Hi Andi,
pfmon is a single tool and fairly low level, the HPC folks don't use
it so much because it isn't parallel aware and is meant for power-
users. It is not representative of the tools used in HPC at all. Our
community uses tools built on the infrastructure provided by libpfm
and PAPI for the most part.
I know you don't want to hear this, but we actually use all of the
features of perfmon, because a) we wanted to use the best methods
available and b) areas where user level solutions could be made (like
multiplexing) introduced too much noise and overhead to be of use.
For years we relied on PerfCtr which did 'just enough' for us. But
when Perfmon2 became available, we adopted technology where it meant
a significant increase in accuracy for the resulting measurements,
specifically for us that meant, kernel multiplexing and sample buffers.
Note that PAPI is just middleware. The tools built upon it are what
people use...some of those are commercial tools like Vampir but most
are Open Source. These tools are cross platform, as such they run on
nearly everything...although intel/amd/ppc systems dominate the HPC
market.
The usage cases are always the same and can be broken down into
simple counting and sampling:
- providing virtualized 64-bit counters per-thread
- providing notification (buffered or non) on interrupt/overflow of
the above.
If you'd like to outline further what you'd like to hear from the
community, I can arrange that. I seem to remember going through this
once before, but I'd be happy to do it again. For reference, here's a
quick list from memory of some of the tools in active use and built
on this infrastructure. These are used heavily around the globe.

════════

## EXERCISES:
1) Reproduce the stretch of the message on perfmon from "I know you don't" through "and sample buffers.", word for word.
2) According to the message on perfmon, which two features did the community adopt from Perfmon2 for more accurate measurements?

════════

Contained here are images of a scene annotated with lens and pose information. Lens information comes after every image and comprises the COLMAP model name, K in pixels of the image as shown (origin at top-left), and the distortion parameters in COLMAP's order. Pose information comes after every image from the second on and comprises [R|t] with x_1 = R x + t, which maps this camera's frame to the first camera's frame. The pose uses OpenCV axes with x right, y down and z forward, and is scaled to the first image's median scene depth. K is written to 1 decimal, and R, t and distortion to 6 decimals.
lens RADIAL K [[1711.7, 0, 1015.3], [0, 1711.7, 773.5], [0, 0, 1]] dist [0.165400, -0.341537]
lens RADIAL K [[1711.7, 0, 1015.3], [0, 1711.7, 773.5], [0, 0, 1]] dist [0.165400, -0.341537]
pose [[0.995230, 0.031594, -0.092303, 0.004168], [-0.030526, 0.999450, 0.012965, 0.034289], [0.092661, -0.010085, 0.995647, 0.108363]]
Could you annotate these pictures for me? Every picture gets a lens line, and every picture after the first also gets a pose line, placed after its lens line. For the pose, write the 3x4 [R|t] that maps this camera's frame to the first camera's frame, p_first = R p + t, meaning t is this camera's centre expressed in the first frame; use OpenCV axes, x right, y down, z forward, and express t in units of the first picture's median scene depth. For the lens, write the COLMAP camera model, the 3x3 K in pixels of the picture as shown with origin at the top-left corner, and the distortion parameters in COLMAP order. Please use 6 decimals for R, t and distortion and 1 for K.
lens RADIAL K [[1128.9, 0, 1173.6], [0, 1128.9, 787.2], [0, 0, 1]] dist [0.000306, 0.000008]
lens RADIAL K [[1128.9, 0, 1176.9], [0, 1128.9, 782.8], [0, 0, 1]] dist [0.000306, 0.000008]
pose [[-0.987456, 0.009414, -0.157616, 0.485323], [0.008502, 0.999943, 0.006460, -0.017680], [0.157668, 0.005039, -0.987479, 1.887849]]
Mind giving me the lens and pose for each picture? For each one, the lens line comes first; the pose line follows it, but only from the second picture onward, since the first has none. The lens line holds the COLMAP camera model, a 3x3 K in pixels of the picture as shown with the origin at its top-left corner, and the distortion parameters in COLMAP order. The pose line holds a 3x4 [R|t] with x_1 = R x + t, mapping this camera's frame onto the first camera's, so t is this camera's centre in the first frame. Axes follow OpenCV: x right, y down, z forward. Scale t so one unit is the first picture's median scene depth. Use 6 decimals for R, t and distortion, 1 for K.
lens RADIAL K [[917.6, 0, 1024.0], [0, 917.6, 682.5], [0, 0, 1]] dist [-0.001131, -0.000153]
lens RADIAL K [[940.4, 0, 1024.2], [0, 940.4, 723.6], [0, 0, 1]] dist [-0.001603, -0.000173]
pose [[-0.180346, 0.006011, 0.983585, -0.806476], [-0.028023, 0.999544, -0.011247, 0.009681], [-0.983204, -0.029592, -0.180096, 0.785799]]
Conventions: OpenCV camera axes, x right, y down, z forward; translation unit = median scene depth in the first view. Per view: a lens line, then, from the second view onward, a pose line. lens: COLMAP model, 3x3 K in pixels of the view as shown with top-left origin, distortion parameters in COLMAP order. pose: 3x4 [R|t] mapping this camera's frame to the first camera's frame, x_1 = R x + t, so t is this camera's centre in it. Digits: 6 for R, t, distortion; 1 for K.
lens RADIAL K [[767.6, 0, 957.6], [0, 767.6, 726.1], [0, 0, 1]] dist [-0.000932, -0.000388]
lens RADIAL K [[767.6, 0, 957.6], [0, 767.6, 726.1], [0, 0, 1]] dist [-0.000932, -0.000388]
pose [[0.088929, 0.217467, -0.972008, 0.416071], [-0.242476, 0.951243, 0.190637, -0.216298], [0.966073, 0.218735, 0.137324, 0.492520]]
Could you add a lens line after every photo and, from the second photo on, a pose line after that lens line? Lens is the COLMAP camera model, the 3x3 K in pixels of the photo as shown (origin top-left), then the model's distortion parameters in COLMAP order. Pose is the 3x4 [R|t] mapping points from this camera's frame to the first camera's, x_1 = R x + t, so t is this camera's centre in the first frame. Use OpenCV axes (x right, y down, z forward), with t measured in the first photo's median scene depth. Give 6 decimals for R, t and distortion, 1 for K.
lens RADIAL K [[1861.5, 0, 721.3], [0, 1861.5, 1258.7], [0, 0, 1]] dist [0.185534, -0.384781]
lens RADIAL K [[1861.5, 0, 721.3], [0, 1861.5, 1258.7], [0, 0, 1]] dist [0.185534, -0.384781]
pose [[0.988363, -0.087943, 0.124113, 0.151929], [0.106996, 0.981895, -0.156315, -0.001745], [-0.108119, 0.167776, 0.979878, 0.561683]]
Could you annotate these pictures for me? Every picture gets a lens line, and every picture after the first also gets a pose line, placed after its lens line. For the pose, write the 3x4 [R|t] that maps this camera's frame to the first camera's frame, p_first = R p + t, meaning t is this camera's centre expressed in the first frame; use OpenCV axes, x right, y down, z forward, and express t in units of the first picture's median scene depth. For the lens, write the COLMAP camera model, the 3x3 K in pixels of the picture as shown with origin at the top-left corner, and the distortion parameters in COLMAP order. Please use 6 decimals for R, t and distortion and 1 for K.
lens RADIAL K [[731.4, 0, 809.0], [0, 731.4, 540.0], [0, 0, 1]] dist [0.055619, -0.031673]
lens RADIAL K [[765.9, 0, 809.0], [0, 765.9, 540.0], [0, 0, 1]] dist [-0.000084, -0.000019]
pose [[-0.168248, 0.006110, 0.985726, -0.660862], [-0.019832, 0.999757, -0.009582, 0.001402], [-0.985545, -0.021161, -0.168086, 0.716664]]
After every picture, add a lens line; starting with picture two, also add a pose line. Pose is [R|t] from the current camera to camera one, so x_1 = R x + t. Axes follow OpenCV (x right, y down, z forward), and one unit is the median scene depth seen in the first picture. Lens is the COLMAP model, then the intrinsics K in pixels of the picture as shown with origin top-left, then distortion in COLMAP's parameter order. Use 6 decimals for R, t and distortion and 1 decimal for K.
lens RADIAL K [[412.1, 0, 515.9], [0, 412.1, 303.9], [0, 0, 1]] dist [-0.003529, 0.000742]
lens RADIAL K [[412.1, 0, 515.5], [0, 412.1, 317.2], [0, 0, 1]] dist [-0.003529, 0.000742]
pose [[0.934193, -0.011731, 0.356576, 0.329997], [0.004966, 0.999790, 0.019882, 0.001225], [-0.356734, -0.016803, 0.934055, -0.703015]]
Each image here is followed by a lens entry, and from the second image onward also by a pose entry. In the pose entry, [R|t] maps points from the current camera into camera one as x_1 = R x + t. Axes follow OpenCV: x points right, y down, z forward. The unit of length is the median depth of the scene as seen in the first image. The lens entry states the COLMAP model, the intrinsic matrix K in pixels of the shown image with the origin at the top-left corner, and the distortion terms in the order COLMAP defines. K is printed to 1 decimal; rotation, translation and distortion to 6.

════════

## RESPONSES BY ITEM NUMBER:
1)
I know you don't want to hear this, but we actually use all of the
features of perfmon, because a) we wanted to use the best methods
available and b) areas where user level solutions could be made (like
multiplexing) introduced too much noise and overhead to be of use.
For years we relied on PerfCtr which did 'just enough' for us. But
when Perfmon2 became available, we adopted technology where it meant
a significant increase in accuracy for the resulting measurements,
specifically for us that meant, kernel multiplexing and sample buffers.

2) Kernel multiplexing and sample buffers.